Document excerpt
※

If you are using StreamingResponse, keep the stream generator simple and ensure the response_gen remains valid for the full duration of the request. In real deployments, I also recommend building the index at startup, not per-request.

Other Possible Causes

1. Reverse proxy buffering

Nginx, ALB, Cloudflare, or an API gateway can buffer chunks and make streaming look like it cut off.

location /chat {
    proxy_buffering off;
    proxy_cache off;
    chunked_transfer_encoding on;
}

If buffering is enabled, tokens may arrive late or stop appearing after a certain payload size.

2. Worker timeout killing long streams

Gunicorn/Uvicorn worker timeouts will terminate long-running streams mid-response.

gunicorn app:app \
  -k uvicorn.workers.UvicornWorker \
  --workers 4 \
  --timeout 120

If your RAG chain takes longer than the default timeout, you will see incomplete output even though LlamaIndex was still generating.

3. Async/sync mismatch in your handler

Calling sync LlamaIndex code from an async endpoint can block event loop progress and interrupt streaming behavior under concurrency.

# BAD: blocking sync call inside async route
@app.get("/answer")

※

Recorded information
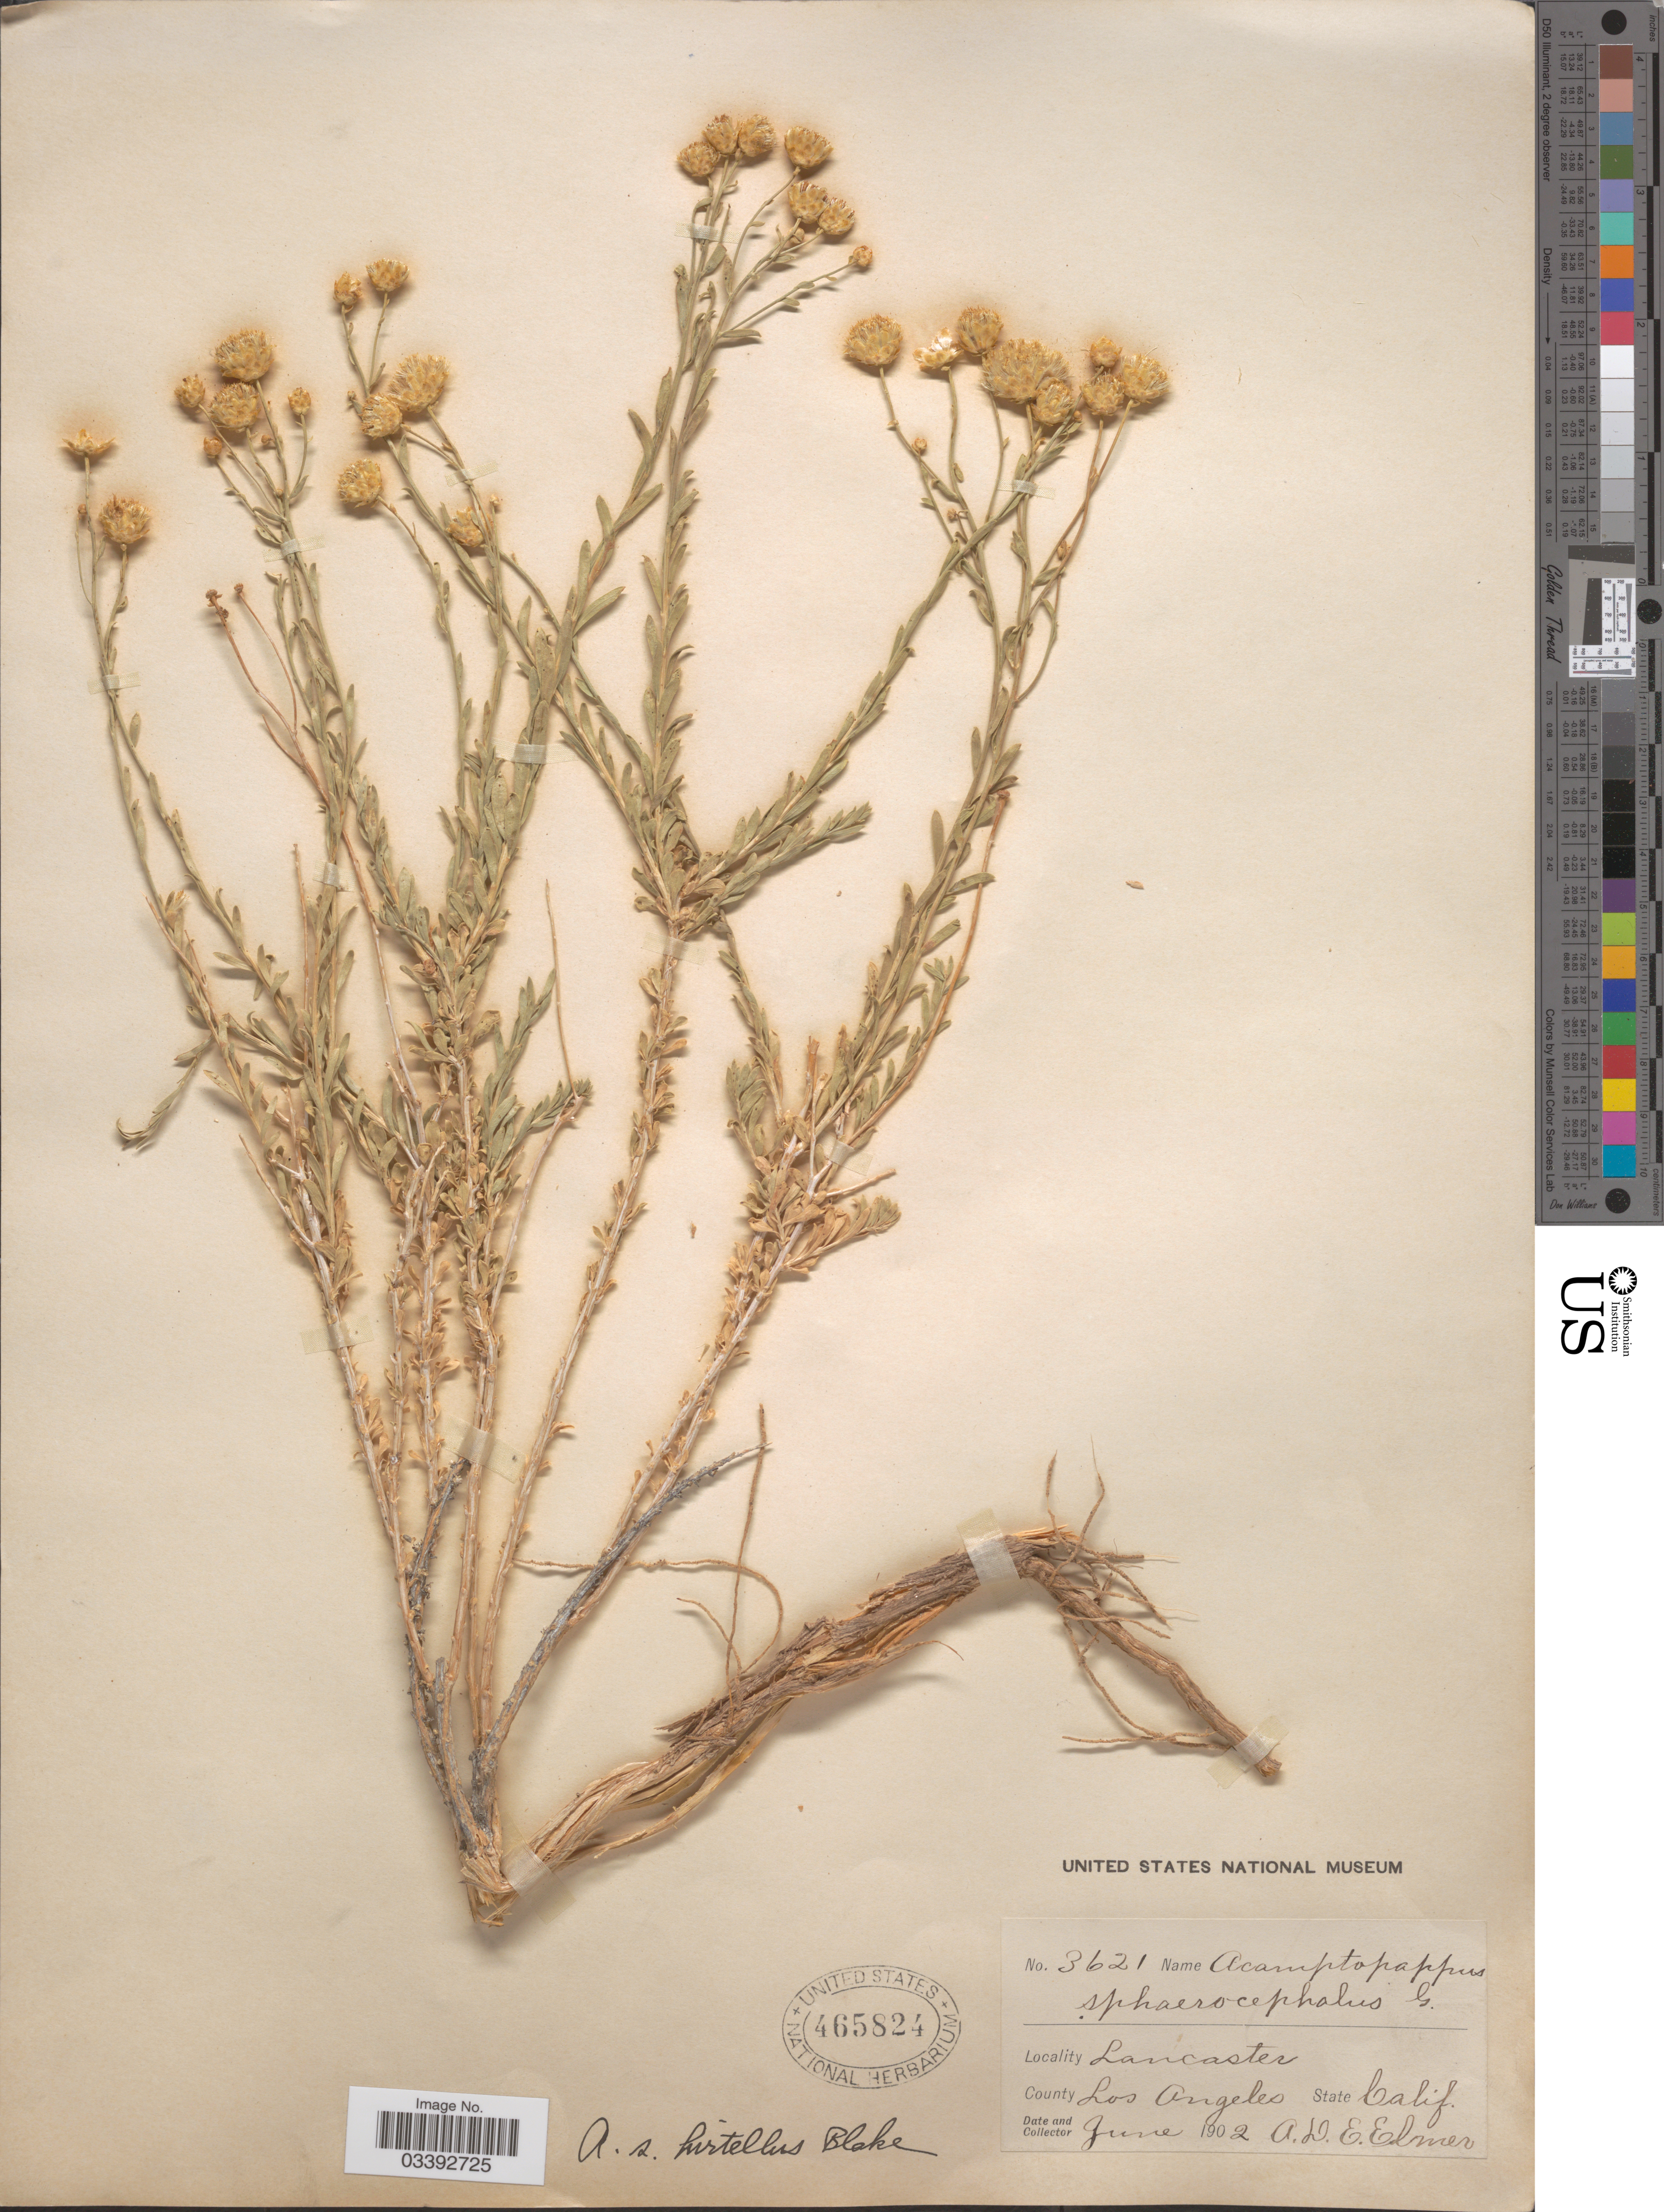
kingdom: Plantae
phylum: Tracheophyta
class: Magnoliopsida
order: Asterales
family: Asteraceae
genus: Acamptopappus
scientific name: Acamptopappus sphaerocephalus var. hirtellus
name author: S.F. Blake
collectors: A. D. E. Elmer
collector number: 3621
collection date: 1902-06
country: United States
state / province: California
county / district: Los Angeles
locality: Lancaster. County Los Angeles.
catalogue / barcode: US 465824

※

Instruction
From the text on streaming cutoffs, print the passage that begins with the words containing "Nginx, ALB, Cloudflare, or" and ends with "certain payload size.".

Exercise output
Nginx, ALB, Cloudflare, or an API gateway can buffer chunks and make streaming look like it cut off.

location /chat {
    proxy_buffering off;
    proxy_cache off;
    chunked_transfer_encoding on;
}

If buffering is enabled, tokens may arrive late or stop appearing after a certain payload size.